> [EXERCISE INPUT]:
________________________________________

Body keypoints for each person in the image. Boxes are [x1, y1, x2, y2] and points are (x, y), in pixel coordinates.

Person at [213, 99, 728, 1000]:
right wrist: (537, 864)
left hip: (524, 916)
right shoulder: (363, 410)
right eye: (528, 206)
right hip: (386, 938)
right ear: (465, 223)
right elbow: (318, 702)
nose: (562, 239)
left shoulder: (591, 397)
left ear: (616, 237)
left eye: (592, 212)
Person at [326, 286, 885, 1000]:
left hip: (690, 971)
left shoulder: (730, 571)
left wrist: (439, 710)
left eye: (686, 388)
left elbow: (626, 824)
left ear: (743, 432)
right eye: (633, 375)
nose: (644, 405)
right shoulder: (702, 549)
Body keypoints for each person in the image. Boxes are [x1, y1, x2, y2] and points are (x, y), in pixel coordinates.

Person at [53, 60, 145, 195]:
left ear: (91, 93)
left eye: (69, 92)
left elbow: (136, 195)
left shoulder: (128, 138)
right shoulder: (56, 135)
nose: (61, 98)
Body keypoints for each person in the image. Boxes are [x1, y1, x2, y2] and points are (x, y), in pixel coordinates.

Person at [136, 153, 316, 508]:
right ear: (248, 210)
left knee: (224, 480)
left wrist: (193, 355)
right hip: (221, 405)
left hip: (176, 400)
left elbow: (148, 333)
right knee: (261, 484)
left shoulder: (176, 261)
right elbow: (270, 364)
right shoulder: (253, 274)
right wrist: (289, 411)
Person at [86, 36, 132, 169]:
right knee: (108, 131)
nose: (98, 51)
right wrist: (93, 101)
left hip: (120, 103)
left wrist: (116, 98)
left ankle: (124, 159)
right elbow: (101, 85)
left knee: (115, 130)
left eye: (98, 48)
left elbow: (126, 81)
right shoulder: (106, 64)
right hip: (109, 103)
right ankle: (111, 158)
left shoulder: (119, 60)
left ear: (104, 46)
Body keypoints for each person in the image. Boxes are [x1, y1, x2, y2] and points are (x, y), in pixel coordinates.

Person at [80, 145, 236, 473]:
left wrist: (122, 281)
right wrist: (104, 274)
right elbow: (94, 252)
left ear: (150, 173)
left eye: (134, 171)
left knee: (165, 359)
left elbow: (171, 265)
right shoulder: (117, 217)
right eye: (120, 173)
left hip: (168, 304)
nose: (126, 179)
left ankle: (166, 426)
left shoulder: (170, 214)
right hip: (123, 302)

________________________________________

From the entries above, pull out each line that includes "knee".

> [ANSWER SECTION]:
left knee: (224, 480)
right knee: (261, 484)
right knee: (108, 131)
left knee: (115, 130)
left knee: (165, 359)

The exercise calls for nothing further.